The IFSP’s Tax and EU Affairs sub-committee during 2018 has worked on behalf of its members on a number of fronts, namely the Mandatory Disclosure Directive, the implementation of ATAD, the taxation of digital assets, the ongoing problems with delays in the processing of tax refunds and the Majority Voting Proposal by the EU Commission.
Mandatory Disclosure Directive
The EU Mandatory Disclosure Directive started having an impact on tax advisors on 28 June 2018, even though reporting will only come into play in 2020. At IFSP we encourage compliance by our members and to this end we have had and have good interactions with the Revenue with a view to understanding the manner in which the Directive will be interpreted and implemented.
In this regard a few points are of note: first the Directive is a step in the right direction, though it goes beyond the OECD’s recommendations, and second it also tends to create uncertainty due to the broad scope and undefined terms subject to varying interpretation. Third, the main benefits test does not apply to all hallmarks, thereby capturing non-tax driven structures.
Malta has implemented the EU Anti-Tax Avoidance Directive (ATAD) and we expect that guidelines will be issued in the near future by the Revenue providing further guidance on same. . The IFSP’s work has evolved from the provision of feedback to the authorities on the Directive’s implementation to the manner in which further guidance could be provided.
Virtual financial assets and indeed the entire range of fintech has exploded over the course of 2018, and has come to constitute one of the leading issues for the country. Besides the regulatory and technical aspects, the way virtual assets may be incorporated into the tax system has also been a point of focus for the tax sub-committee. The Tax and EU Affairs sub-committee has worked on the series of guidelines on the tax treatment of virtual financial assets, recently published by the ITU. The three guidelines covering income tax, duty and VAT can be attributed to the IFSP’s Tax Committee’s commitment to innovation, in practice translating into support provided to the ITU. Prior to, and in preparation of drafting the guidelines, the IFSP had previously prepared a paper on the manner in which tax rules and principles could address cryptocurrencies and distributed ledger technology transactions. Work in this nascent sphere is expected to be ongoing.
Refunds, unfortunately, remain a problem despite the substantial efforts of the sub-committee working with the International Tax Unit to find an effective solution through the proposal and discussion of possible solutions.

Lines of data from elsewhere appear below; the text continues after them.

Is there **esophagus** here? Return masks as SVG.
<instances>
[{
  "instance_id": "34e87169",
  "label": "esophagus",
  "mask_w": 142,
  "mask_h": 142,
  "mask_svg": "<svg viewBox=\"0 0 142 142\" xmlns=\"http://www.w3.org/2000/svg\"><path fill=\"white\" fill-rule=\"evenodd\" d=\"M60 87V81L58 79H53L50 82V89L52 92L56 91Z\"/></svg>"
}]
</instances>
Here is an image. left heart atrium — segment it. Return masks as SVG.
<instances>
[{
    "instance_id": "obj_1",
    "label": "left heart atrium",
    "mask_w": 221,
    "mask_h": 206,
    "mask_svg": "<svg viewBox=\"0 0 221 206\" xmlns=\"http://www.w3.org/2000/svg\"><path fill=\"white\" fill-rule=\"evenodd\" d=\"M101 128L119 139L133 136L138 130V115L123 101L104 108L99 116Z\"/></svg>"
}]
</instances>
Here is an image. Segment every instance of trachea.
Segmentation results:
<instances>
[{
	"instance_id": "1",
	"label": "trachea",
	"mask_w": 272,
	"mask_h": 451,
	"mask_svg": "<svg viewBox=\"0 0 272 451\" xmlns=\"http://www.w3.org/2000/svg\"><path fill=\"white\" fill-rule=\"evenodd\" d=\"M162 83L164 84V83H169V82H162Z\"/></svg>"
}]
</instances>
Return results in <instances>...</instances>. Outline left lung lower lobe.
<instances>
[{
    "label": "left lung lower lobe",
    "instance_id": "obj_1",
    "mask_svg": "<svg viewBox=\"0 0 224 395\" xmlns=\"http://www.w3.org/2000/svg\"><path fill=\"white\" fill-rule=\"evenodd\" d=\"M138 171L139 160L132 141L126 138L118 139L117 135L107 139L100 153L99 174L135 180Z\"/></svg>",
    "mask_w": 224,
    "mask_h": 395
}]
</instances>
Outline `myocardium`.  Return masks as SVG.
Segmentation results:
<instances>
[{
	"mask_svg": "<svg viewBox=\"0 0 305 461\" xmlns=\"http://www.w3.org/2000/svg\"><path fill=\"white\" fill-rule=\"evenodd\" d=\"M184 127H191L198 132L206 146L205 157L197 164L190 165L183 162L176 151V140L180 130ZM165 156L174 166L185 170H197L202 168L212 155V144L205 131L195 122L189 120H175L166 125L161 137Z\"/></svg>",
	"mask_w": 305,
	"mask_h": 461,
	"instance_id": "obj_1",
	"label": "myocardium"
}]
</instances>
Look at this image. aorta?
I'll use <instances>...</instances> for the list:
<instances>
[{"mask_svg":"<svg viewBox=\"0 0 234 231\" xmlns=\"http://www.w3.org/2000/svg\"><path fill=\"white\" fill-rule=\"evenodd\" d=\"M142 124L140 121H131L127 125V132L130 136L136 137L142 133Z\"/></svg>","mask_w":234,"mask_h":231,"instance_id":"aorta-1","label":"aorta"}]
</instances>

Thus far, these efforts have not achieved the success desired. This is unfortunate, but members can rest assured that the sub-committee will continue to engage with the authorities until an effective solution is put in place.
Majority Voting Proposal by EU Commission
On 15 January 2019, the Commission issued a communication on extending qualified majority voting to all EU tax policies. The document suggests a progressive approach to phase out national vetoes on matters of taxation by the end of 2025 and replace the current unanimity rule with Qualified Majority Voting (QMV). Under QMV, the European Parliament and EU Council are co-legislators on an equal footing, and a minimum of sixteen Member States, representing at least 65% of the EU population, must vote in favor of the legislation. Official opposition has been voiced by Malta, Sweden, Cyprus and Ireland. The IFSP’s Tax Committee is in the process coordinating one memo with arguments against such move by the EU, with MIA and MIT.